_Exercise brief_
Which lines below hold the word "root"? Report each one.

_Entries supplied_
·····

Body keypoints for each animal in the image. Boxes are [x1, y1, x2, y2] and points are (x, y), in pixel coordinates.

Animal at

·····

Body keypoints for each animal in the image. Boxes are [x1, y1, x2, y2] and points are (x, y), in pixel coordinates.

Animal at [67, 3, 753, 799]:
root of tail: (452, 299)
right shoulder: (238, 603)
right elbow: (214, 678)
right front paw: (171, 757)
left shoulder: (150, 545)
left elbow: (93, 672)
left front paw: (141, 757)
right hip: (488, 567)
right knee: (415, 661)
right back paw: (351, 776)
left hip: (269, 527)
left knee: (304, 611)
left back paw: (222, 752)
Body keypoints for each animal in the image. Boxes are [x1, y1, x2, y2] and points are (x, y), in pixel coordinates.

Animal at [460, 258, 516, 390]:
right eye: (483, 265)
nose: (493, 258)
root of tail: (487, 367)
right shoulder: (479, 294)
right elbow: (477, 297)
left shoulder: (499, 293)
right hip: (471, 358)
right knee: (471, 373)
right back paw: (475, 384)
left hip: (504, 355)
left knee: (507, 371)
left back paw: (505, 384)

·····

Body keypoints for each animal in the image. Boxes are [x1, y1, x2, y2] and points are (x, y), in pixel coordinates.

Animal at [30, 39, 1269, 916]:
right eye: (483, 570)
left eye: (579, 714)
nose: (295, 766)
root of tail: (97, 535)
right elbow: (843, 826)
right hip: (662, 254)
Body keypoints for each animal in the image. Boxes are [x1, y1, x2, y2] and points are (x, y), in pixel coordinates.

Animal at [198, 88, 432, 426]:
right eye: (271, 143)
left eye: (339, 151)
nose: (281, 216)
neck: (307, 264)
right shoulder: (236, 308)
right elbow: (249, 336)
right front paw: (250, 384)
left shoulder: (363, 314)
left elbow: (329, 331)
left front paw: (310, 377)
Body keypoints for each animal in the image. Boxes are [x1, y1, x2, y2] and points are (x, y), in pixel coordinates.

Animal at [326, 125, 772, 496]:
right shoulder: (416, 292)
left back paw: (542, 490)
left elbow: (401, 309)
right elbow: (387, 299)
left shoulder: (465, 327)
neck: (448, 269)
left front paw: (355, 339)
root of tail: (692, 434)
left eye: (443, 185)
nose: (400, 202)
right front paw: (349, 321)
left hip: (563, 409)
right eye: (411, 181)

·····

_Answer area_
root of tail: (452, 299)
root of tail: (487, 367)
root of tail: (97, 535)
root of tail: (692, 434)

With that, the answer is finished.